I haven’t yet been able to persuade Mr. Campbell to try my vacuum cleaner. Maybe he thinks it’s just a ploy to get him to vacuum the house (and it partly is), but I really want him to appreciate the machine itself. I bought it for $1000 five years ago as a reward for going 10 weeks without red meat or refined carbs and because I have 3 cats. This machine is so powerful that it will suck up socks.

It needed servicing last year, so Mr. Campbell came with me to the repair shop. The man went on and on about what a great machine I have and all its features. I was loving it. Mr. Campbell, incredibly, was bored. Afterward he said, “I guess everyone is passionate about something.”

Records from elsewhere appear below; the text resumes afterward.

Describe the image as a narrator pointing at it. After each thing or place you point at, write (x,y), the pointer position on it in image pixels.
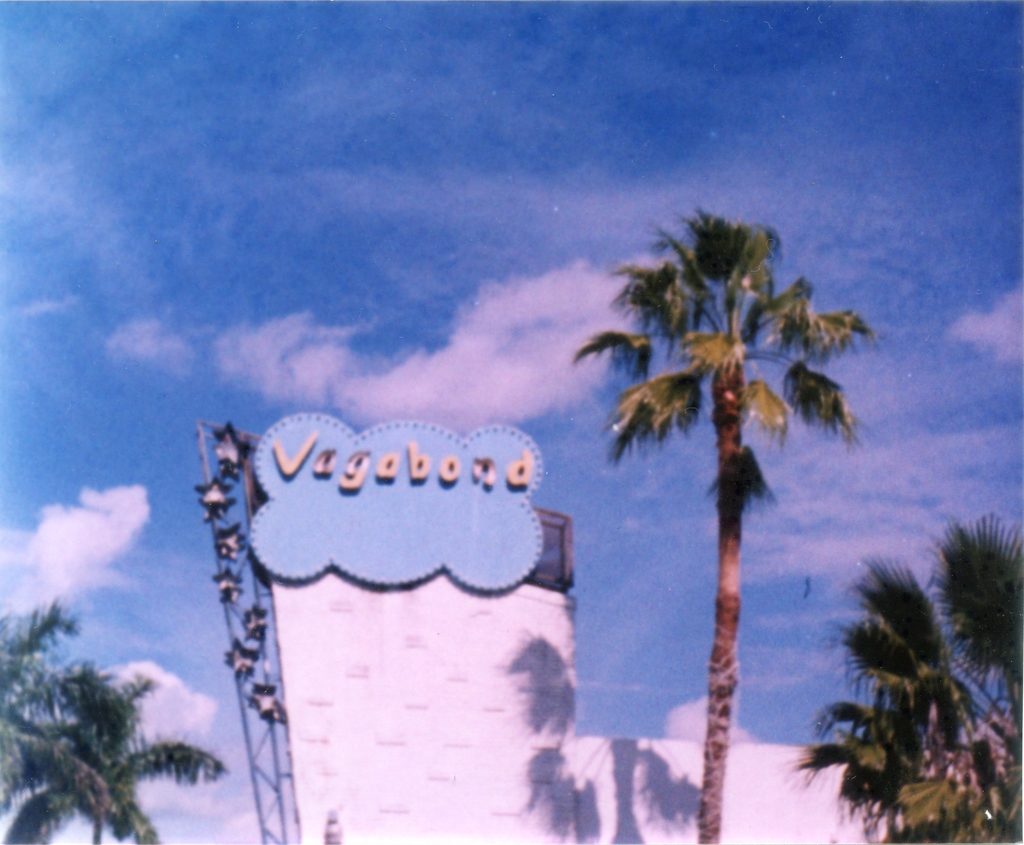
In this image there is a wall (476,717) in the middle (415,553). At the top of the wall (479,676) there is some text (295,463). In the background (98,714) there are trees (30,713). At the top (392,67) there is the sky (423,90). On the right side (716,793) there is a palm tree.
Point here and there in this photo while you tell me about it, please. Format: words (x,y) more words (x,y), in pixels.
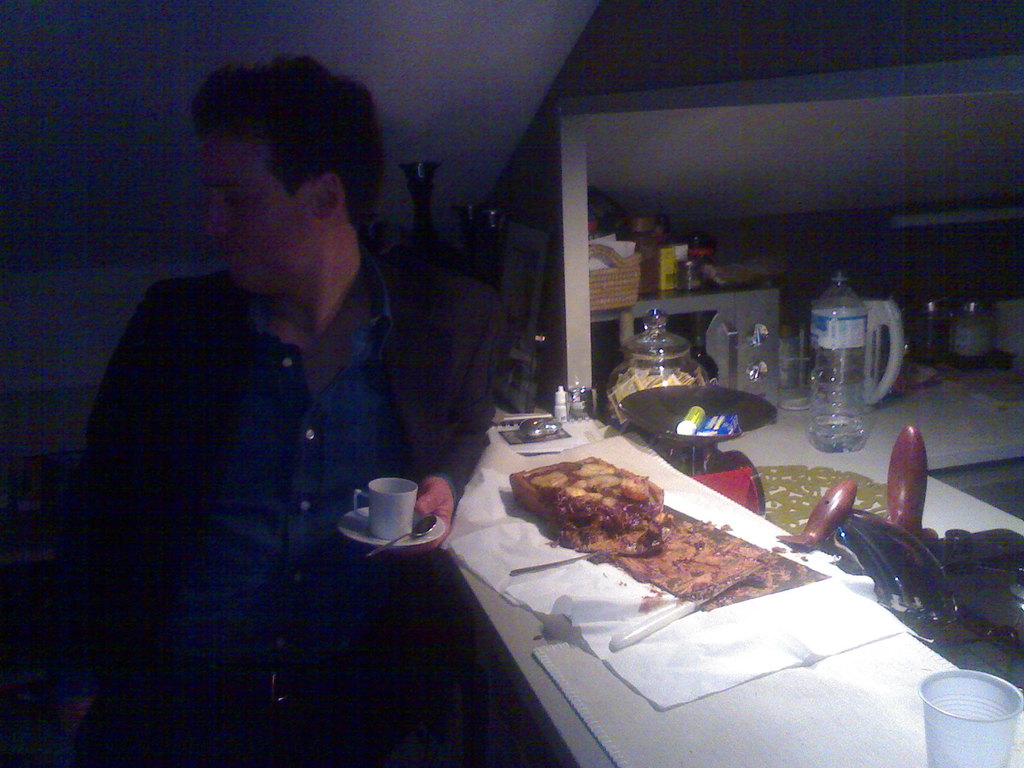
As we can see in the image there is a man (352,443) holding cup (375,500), saucer (380,536) and a table (722,506). On table (753,631) there is a food item (607,507), spoon (566,562), cloth (719,665) and glass (958,728).
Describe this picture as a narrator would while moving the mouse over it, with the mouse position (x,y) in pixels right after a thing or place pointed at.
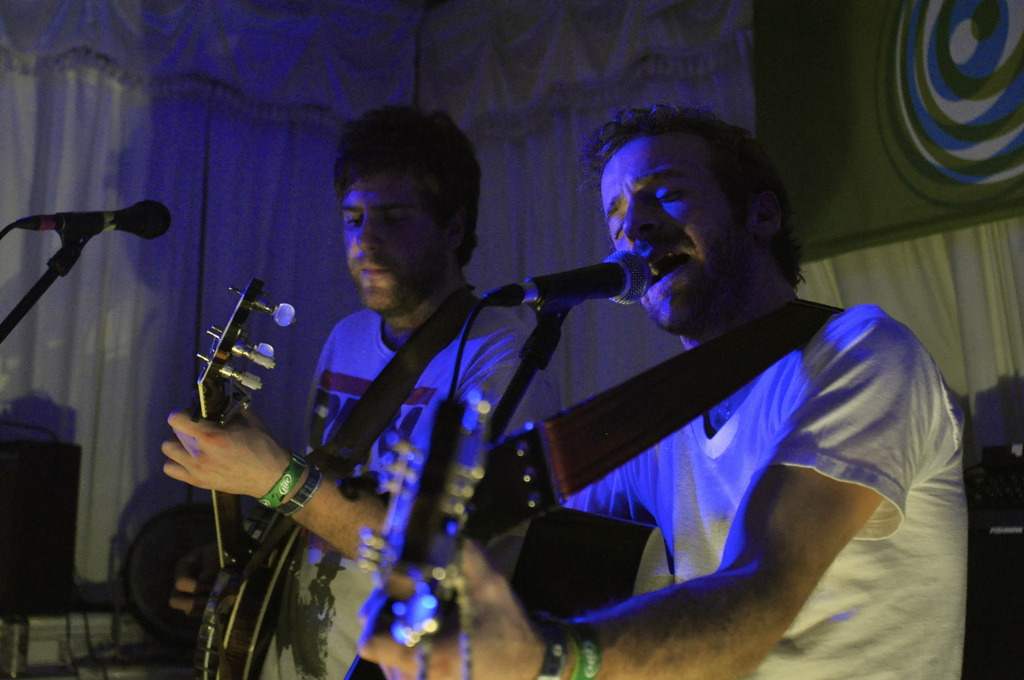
In this picture there are two persons (481,320), both are holding guitar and one of them is singing and the other person (352,221) is looking at the guitar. There is a curtain (128,138) behind them and is also a microphone (106,212) present in front of them.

He said the same thing over dinner Friday night when I told him about Howard, the fabric rep I met that afternoon. Readers, I may have reached the end of my search for fabric that will make us happy when we wear my shirts. And I have found it through someone who is truly passionate about textiles. Stop reading now if you’re like Mr. Campbell and my vacuum cleaner, but go ahead if you want to know some of the technical details I learned from Howard.
Here’s what I learned:

  • The best cotton is from Egypt, and the best Egyptian cotton is Ghiza. It has a long staple. The longer the staple, the less the breakage and the smoother the fabric.
  • The company that produces the finest cotton shirting uses the finest grade of Egyptian Ghiza, has it spun in Switzerland and then woven and finished in Italy.
  • One of the spinning steps involves combing the cotton. The cheapest cottons are only carded, not combed.
  • Finishing is very important. Last December, a mill was in such a hurry to send an order of silk to one of Howard’s designers that it neglected to finish it. The fabric felt like cardboard. Once they finished it, it was soft and, well, silky.
  • European mills begin lowering inventory in May and June in preparation for their August vacation.
  • The best shirt maker in the world asks the mills to use their older, slower looms in creating the fabric. The newest looms work so efficiently at sending the shuttle through the shortest possible distance that the weft is tighter, causing there to be less of a hand in the finished fabric.

Howard made the science and technology behind textiles come alive. FIT is offering a 2-day seminar on textiles in March that I want to attend. I hope the instructors are as passionate as Howard.